#### Brief
The lines below must be transcribed exactly as given, with the images removed.

#### Information shown
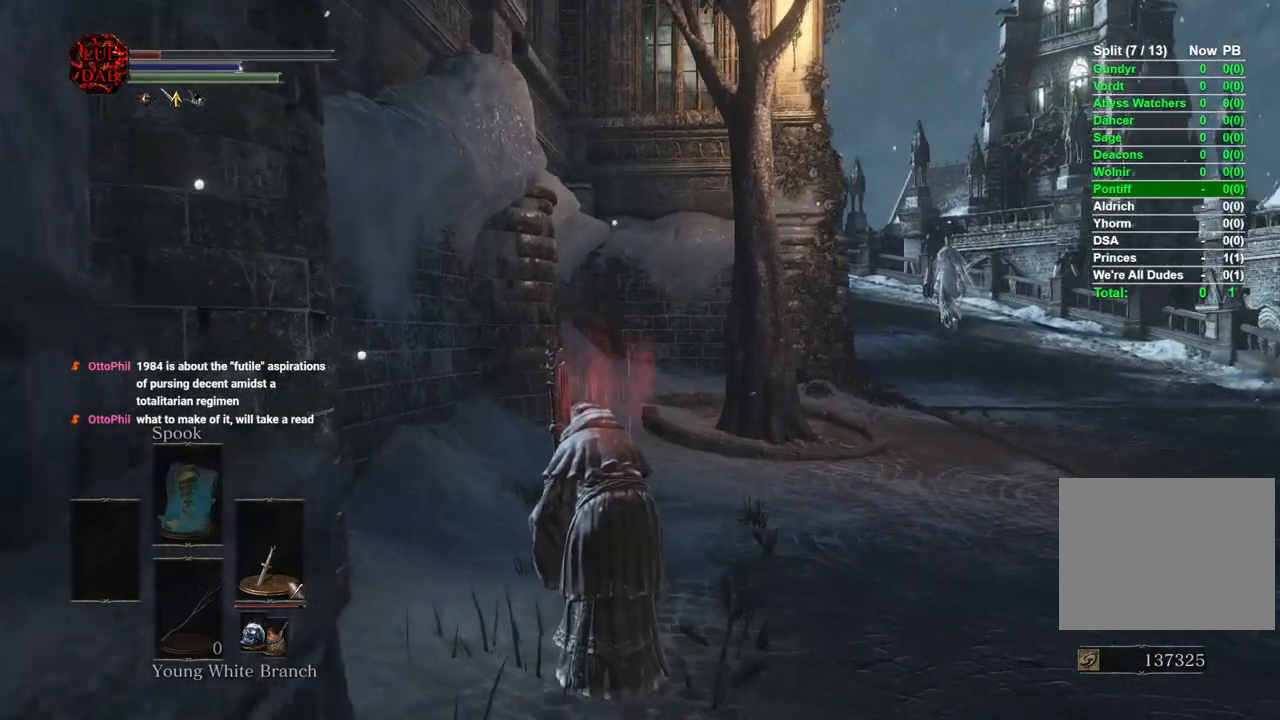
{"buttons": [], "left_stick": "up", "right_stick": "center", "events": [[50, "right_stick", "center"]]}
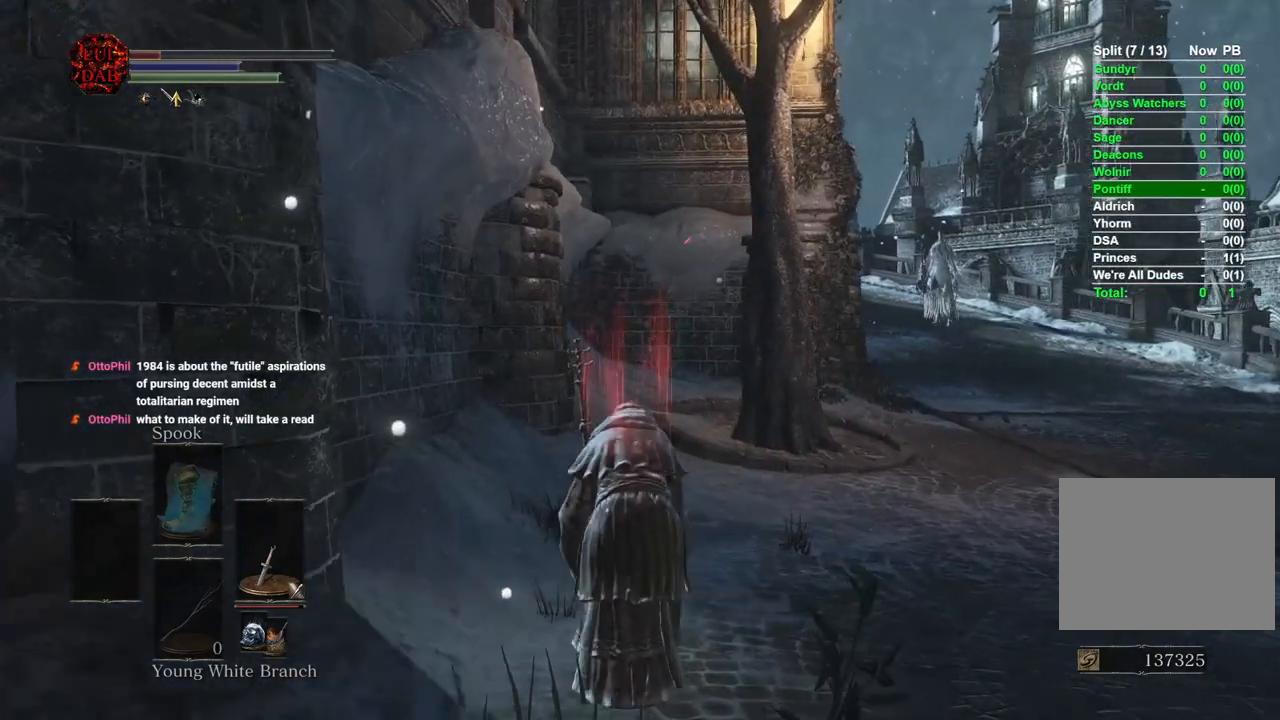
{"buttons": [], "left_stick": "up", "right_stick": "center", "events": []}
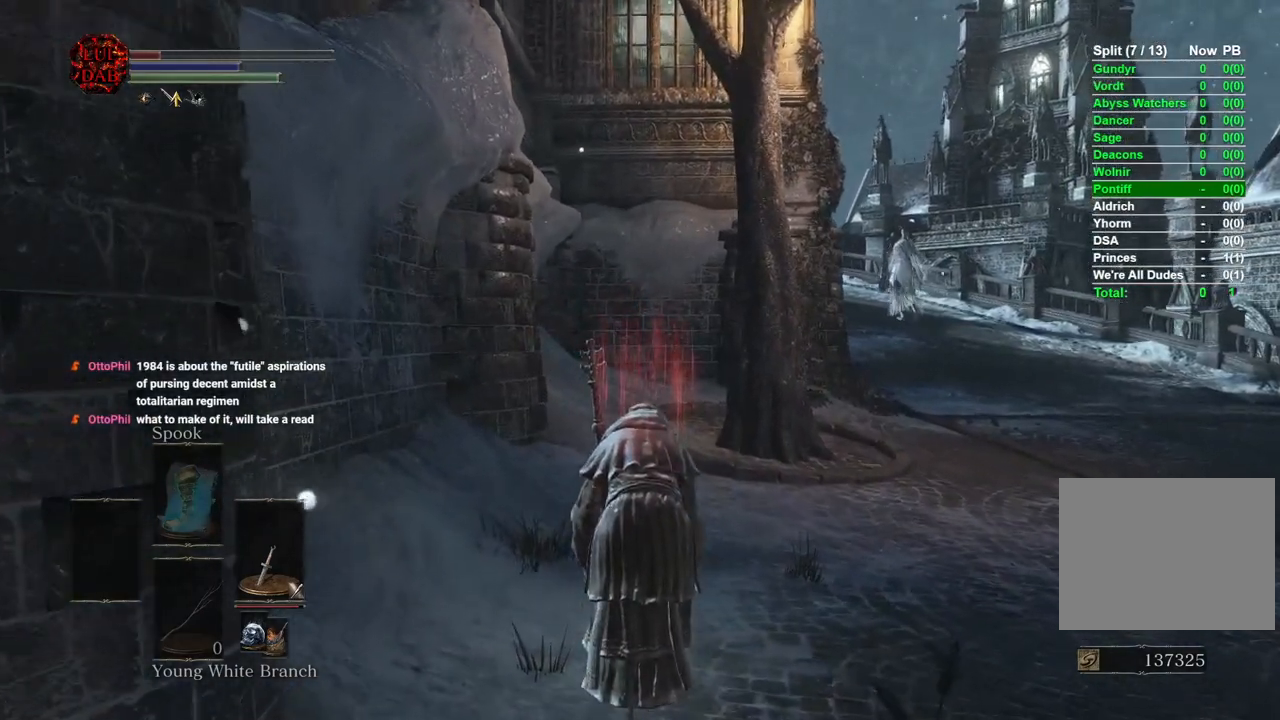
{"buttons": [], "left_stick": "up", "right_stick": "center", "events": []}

#### Response to the exercise
{"buttons": [], "left_stick": "up", "right_stick": "center", "events": [[50, "right_stick", "center"]]}
{"buttons": [], "left_stick": "up", "right_stick": "center", "events": []}
{"buttons": [], "left_stick": "up", "right_stick": "center", "events": []}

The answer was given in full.